» EXERCISE BRIEF:
Lay out the data from the line containing "pose: elev=353.9 azim=104.0" through the line containing "Dot at: (255, 178)", both included, as a Markdown table with the columns Row and Line. Give each line its own numbered row, leave out blank lines, and include nothing outside that stretch.

» INPUT MATERIAL:
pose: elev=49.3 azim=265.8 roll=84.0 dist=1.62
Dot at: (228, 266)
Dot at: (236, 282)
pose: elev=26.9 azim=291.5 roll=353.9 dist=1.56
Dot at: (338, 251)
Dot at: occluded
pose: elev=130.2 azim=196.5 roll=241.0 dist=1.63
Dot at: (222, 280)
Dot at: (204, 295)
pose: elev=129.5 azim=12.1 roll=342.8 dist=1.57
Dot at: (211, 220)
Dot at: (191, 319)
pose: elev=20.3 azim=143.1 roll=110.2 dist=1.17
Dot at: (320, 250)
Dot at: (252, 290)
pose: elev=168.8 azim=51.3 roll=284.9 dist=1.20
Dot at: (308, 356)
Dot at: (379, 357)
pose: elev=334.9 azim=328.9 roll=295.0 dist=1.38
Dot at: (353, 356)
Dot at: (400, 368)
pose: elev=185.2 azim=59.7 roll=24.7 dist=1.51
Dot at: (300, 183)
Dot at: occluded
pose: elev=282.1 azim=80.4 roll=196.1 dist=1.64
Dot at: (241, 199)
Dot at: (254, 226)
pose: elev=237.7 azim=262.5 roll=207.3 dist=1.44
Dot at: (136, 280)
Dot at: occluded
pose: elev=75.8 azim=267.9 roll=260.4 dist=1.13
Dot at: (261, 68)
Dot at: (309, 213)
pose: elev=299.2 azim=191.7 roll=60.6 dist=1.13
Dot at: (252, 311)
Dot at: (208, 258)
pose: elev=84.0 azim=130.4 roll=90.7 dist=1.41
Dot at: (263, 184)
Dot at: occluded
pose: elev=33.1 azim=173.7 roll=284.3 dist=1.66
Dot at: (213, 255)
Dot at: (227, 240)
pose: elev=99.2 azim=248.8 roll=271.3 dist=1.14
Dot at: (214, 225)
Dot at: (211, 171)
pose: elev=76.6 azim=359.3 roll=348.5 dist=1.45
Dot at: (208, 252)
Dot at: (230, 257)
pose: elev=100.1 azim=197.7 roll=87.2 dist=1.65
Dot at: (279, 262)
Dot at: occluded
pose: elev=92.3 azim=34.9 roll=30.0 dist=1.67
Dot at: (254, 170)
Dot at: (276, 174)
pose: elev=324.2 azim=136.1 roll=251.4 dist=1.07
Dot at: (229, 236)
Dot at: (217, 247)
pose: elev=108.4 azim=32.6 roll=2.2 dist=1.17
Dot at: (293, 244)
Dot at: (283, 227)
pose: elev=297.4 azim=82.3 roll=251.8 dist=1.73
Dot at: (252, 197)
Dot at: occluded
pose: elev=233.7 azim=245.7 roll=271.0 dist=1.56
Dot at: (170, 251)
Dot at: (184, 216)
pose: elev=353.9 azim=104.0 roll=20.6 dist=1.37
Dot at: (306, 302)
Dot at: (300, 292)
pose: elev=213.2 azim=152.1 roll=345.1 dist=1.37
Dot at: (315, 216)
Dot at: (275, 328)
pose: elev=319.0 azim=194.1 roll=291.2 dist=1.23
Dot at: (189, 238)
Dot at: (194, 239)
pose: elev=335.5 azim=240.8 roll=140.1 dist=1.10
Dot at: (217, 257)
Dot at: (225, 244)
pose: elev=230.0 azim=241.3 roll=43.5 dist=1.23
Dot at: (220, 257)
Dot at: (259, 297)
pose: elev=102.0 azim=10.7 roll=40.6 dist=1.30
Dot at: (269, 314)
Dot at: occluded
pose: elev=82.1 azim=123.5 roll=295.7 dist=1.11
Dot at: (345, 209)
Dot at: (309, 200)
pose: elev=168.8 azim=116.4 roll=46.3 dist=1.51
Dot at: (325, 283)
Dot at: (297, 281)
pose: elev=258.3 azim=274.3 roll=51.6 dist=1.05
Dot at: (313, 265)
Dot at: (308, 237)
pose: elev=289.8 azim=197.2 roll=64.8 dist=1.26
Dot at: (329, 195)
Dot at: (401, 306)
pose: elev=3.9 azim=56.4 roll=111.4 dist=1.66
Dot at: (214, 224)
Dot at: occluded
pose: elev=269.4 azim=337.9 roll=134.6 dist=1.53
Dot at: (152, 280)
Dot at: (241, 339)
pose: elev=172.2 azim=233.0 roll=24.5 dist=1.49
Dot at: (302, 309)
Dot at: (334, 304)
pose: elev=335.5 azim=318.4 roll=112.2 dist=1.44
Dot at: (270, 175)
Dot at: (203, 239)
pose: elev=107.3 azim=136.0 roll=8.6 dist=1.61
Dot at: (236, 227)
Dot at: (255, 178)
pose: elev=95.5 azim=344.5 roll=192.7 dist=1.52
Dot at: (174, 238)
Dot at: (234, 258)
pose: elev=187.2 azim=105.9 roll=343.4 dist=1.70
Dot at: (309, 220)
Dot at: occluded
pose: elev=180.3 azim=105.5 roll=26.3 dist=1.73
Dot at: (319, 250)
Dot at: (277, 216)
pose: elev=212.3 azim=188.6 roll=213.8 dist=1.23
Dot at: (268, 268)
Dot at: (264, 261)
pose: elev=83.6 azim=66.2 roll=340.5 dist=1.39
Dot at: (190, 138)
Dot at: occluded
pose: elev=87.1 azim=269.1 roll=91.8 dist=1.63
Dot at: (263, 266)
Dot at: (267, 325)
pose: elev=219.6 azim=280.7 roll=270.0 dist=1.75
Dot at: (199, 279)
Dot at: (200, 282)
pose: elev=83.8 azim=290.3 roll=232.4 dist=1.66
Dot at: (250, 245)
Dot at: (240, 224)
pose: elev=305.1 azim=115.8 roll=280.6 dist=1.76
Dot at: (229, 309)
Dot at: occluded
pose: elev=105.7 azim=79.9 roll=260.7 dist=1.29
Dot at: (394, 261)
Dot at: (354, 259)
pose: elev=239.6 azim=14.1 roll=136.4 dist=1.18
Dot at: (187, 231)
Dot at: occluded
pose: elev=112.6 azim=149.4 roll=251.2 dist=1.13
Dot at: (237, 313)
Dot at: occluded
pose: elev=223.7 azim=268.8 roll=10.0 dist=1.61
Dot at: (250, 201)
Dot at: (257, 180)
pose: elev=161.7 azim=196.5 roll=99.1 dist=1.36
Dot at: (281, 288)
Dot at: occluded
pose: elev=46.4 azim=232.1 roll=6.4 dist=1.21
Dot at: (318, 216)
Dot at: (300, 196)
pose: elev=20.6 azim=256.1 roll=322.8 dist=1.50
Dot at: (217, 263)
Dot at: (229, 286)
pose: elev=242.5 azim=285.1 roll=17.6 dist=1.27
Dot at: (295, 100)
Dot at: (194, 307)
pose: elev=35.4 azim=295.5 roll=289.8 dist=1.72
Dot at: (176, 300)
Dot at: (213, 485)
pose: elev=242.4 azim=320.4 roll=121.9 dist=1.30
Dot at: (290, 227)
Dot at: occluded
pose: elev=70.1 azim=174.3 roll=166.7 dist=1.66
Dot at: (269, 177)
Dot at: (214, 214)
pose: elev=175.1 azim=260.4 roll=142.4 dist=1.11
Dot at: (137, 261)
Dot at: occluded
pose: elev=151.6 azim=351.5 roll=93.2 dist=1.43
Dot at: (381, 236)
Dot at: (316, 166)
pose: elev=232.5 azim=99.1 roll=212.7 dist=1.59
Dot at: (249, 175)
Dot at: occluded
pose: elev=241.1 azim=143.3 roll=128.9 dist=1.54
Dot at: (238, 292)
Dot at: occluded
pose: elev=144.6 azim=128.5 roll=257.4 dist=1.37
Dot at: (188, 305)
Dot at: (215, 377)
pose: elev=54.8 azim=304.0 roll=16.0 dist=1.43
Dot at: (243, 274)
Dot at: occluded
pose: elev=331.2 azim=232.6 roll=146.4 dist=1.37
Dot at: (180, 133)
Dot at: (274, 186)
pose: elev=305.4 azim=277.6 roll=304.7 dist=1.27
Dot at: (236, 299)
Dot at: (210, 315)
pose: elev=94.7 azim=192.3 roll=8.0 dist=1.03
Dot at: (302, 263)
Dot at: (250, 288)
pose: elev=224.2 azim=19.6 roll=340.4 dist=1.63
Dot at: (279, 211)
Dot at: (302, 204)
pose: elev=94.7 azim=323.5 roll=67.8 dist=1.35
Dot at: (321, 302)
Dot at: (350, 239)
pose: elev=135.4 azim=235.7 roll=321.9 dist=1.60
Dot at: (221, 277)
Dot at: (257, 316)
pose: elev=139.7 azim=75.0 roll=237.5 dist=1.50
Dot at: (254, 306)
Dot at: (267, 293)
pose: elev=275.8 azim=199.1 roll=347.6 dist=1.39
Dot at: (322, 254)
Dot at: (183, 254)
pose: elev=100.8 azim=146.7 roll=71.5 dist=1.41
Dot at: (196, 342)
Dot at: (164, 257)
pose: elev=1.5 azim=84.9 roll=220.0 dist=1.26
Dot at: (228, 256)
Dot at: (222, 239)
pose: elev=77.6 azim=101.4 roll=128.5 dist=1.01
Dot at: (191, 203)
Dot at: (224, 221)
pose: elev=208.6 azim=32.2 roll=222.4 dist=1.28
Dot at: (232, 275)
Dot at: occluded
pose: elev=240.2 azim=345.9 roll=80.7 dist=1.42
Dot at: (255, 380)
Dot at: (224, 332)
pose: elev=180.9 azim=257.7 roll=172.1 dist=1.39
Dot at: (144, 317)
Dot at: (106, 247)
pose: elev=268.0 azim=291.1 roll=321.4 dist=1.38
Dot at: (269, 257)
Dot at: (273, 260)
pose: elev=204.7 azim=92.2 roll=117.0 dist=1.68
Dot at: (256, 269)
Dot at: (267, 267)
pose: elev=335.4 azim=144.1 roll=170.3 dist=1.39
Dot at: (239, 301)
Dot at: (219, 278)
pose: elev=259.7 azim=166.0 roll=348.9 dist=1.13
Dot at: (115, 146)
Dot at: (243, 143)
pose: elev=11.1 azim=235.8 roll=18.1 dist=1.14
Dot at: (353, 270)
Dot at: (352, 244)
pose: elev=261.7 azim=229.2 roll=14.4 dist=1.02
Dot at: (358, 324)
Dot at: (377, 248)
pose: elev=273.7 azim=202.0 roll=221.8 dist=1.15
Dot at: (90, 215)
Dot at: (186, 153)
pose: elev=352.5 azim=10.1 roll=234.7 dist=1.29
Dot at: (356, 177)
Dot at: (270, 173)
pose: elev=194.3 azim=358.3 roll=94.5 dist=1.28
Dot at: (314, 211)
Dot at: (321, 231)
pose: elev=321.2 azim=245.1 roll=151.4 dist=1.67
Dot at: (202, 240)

» COMPLETE RESPONSE:
| Row | Line |
|---|---|
| 1 | pose: elev=353.9 azim=104.0 roll=20.6 dist=1.37 |
| 2 | Dot at: (306, 302) |
| 3 | Dot at: (300, 292) |
| 4 | pose: elev=213.2 azim=152.1 roll=345.1 dist=1.37 |
| 5 | Dot at: (315, 216) |
| 6 | Dot at: (275, 328) |
| 7 | pose: elev=319.0 azim=194.1 roll=291.2 dist=1.23 |
| 8 | Dot at: (189, 238) |
| 9 | Dot at: (194, 239) |
| 10 | pose: elev=335.5 azim=240.8 roll=140.1 dist=1.10 |
| 11 | Dot at: (217, 257) |
| 12 | Dot at: (225, 244) |
| 13 | pose: elev=230.0 azim=241.3 roll=43.5 dist=1.23 |
| 14 | Dot at: (220, 257) |
| 15 | Dot at: (259, 297) |
| 16 | pose: elev=102.0 azim=10.7 roll=40.6 dist=1.30 |
| 17 | Dot at: (269, 314) |
| 18 | Dot at: occluded |
| 19 | pose: elev=82.1 azim=123.5 roll=295.7 dist=1.11 |
| 20 | Dot at: (345, 209) |
| 21 | Dot at: (309, 200) |
| 22 | pose: elev=168.8 azim=116.4 roll=46.3 dist=1.51 |
| 23 | Dot at: (325, 283) |
| 24 | Dot at: (297, 281) |
| 25 | pose: elev=258.3 azim=274.3 roll=51.6 dist=1.05 |
| 26 | Dot at: (313, 265) |
| 27 | Dot at: (308, 237) |
| 28 | pose: elev=289.8 azim=197.2 roll=64.8 dist=1.26 |
| 29 | Dot at: (329, 195) |
| 30 | Dot at: (401, 306) |
| 31 | pose: elev=3.9 azim=56.4 roll=111.4 dist=1.66 |
| 32 | Dot at: (214, 224) |
| 33 | Dot at: occluded |
| 34 | pose: elev=269.4 azim=337.9 roll=134.6 dist=1.53 |
| 35 | Dot at: (152, 280) |
| 36 | Dot at: (241, 339) |
| 37 | pose: elev=172.2 azim=233.0 roll=24.5 dist=1.49 |
| 38 | Dot at: (302, 309) |
| 39 | Dot at: (334, 304) |
| 40 | pose: elev=335.5 azim=318.4 roll=112.2 dist=1.44 |
| 41 | Dot at: (270, 175) |
| 42 | Dot at: (203, 239) |
| 43 | pose: elev=107.3 azim=136.0 roll=8.6 dist=1.61 |
| 44 | Dot at: (236, 227) |
| 45 | Dot at: (255, 178) |